Sadler-Smith (2014) briefly characterizes the issues connected to global warming (increased amount of water; changes in the Arctic region surface reflectivity; enhanced dynamics of currents; frozen methane being freed and contributing to the greenhouse effect; more frequent and disastrous weather events) and points out the fact that it is a phenomenon that was largely induced by human activity, and that is going to affect the people of future generations.
Sadler-Smith (2014) then poses a logical question: “why is so little being done day-to-day by the majority of individuals and organizations” (p. 391), especially since nowadays both scientists and policymakers insist on large-scale changes? To answer this question, the author uses a theoretical cognitive perspective that suggests splitting human cognition into intuitive and analytical systems, where the former processes experience and is more powerful from the point of view of mobilization while the latter works with reflection and analysis and is a less intensive mobilizer. Given the fact that the consequences of the global warming are spatially and temporarily removed from the majority of the globe’s population, this perspective explains why people fail to provide an appropriate response.
However, Sadler-Smith (2014) argues that the same perspective can be used to devise solutions that would help to improve people’s engagement in the issue. In particular, it has been proposed to use a powerful emphasis on the actual personal consequences of the problem and, at the same time, stimulate the analytical system to enhance the effects. Therefore, this model can be used to work out interventions for large groups of people, and HRD departments can be employed to participate in developing and customizing such interventions to the specific features exhibited by the employees of a particular community.
After the development of suitable interventions, it would be most convenient for HRD specialists to disseminate them, thus performing their direct function (the development of human resource qualities) and affecting the behavior of large groups of people as a part of organizational activities. Thus, the article suggests a tool for approaching the issue of global warming, but Sadler-Smith (2014) highlights the fact that this aspect does not exhaust the possible ways in which the HRD can contribute to the resolution of the problem (p. 391).
The greatest strength of the research consists in the way it connects the global warming problem to the instrument of mobilizing human resources for its resolution through HRD activities. Apart from that, the universal nature of the tool can be regarded as a plus, even though it pertains to the area of HRM and HRD rather than global warming. Moreover, from the point of view of the HRD science, the paper offers another possible application of this relatively new area of knowledge.

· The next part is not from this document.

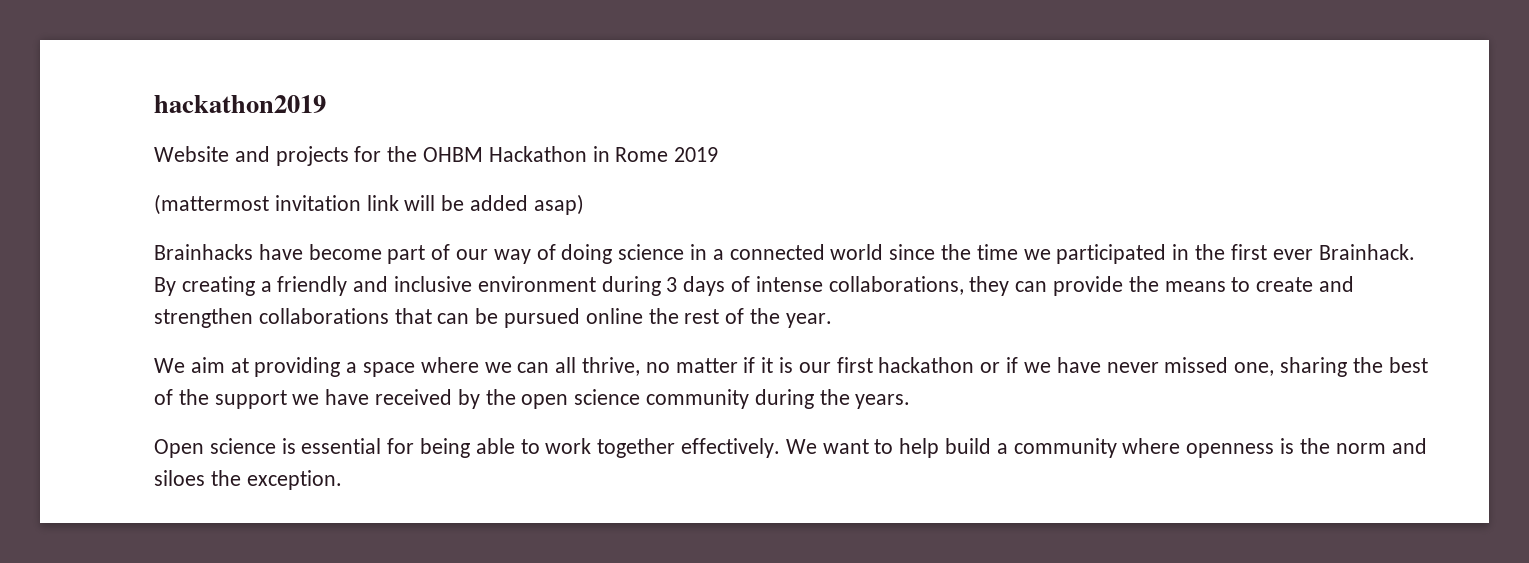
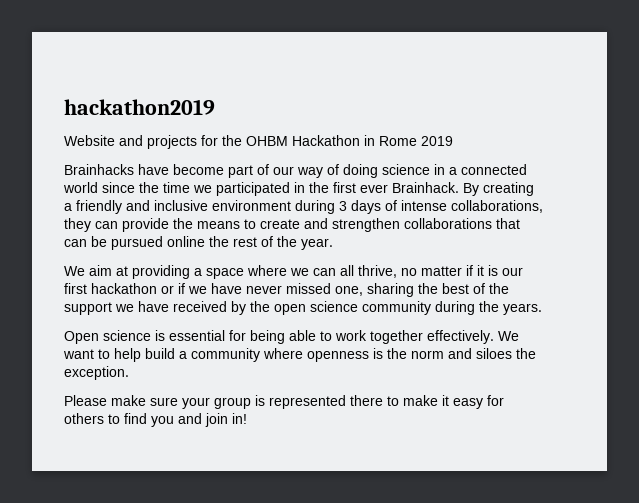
[154,194,584,215] // (mattermost invitation link will be added asap) -> (453, 141) none
(342, 480) none -> [64,395,504,409] [64,413,247,427] // Please make sure your group is represented there to make it easy for others to find you and join in!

Also, the analyzed article is one of the few works that introduce the HRD perspective on global warming, which contributes to its originality and broadens the range of scientific approaches to global warming (p. 391). As a result, the article suggests an original perspective on the solution to the global warming problem, and this perspective connects several aspects of HRM, HRD, and psychology. Therefore, this interdisciplinary approach can also be regarded as one of the strengths of the paper.

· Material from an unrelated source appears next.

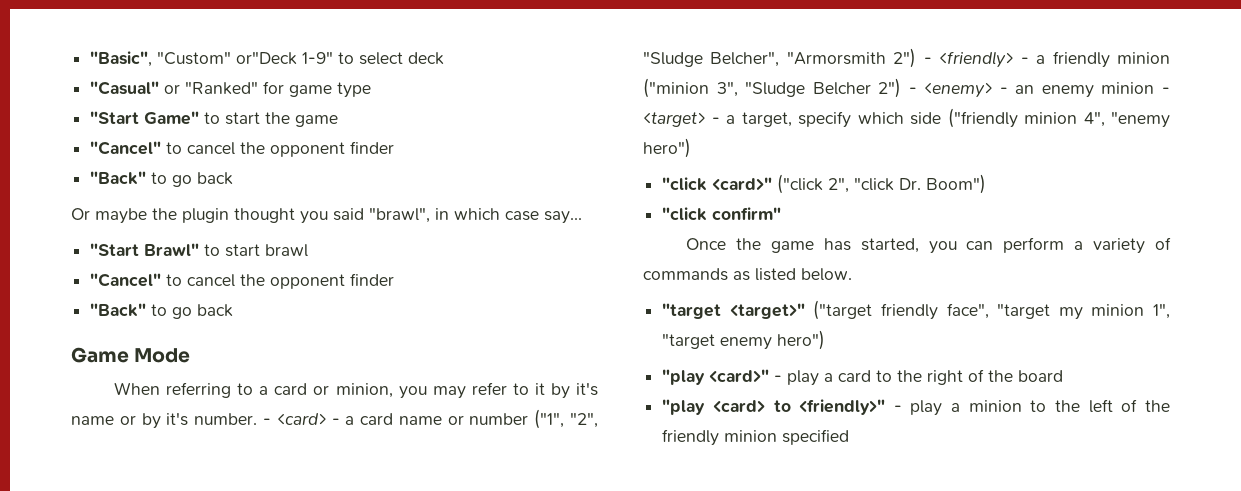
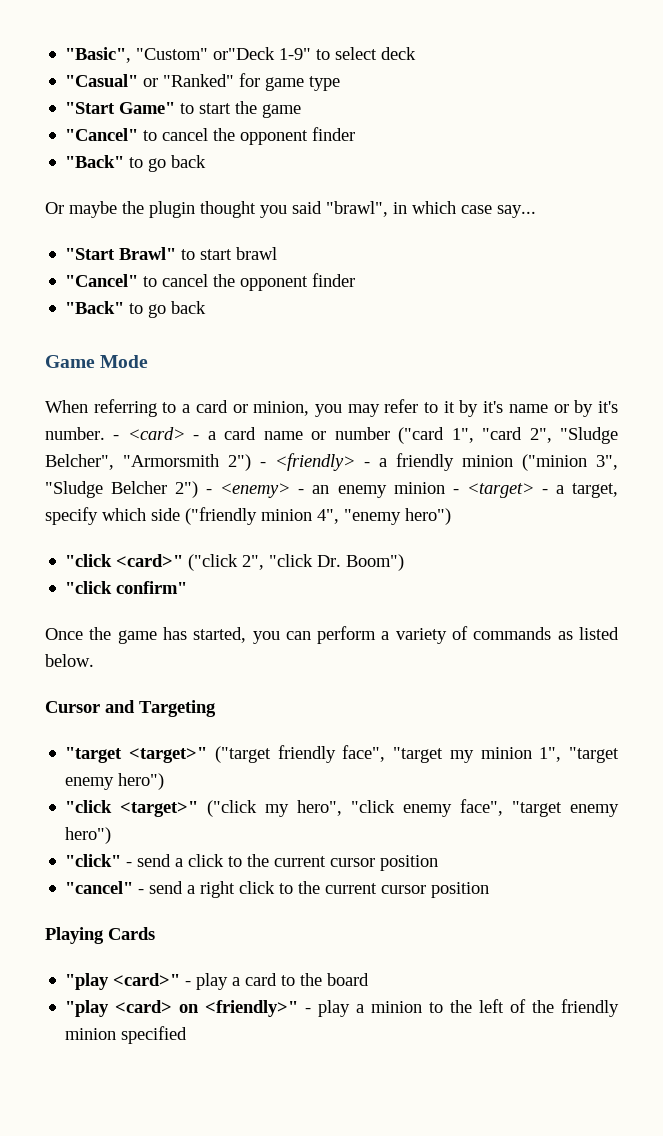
[534,409,598,429] ("1", "2", -> [398,427,552,444] ("card 1", "card 2",
(852, 274) none -> [45,700,216,717] // Cursor and Targeting
(826, 340) none -> [65,799,619,817] [65,827,112,844] [65,854,439,871] [65,881,490,898] [45,927,155,944] // "click <target>" ("click my hero", "click enemy face", "target enemy hero") // "click" - send a click to the current cursor position // "cancel" - send a right click to the current cursor position // Playing Cards
[927,369,1014,385] right of the -> (323, 979) none
[773,400,791,412] to -> [179,1004,200,1013] on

Concerning the possible weaknesses, it may be pointed out that the author does not attempt to propose an intervention or analyze an existing one from the point of view of its applicability as an HRD activity. As a result, the paper remains rather theoretical, but it may be suggested that the article can be regarded as a form of a design science work: it offers a piece of knowledge that can be used in practice to resolve a particular issue. Since the interventions are more likely to have greater effectiveness when they are customized to a particular community, the mentioned weakness can be regarded as a natural limitation of a paper that suggests a general recommendation rather than a specific solution.
The article by Sadler-Smith (2014) demonstrates that global warming requires interdisciplinary approaches and proves the fact that HRD can play a major role in the solution of the problem, especially since humans and their behavior have been the key factors in its development.
Sadler-Smith, E. (2014). Making sense of global warming. European Journal Of Training And Development, 38(5), 387-397. Web.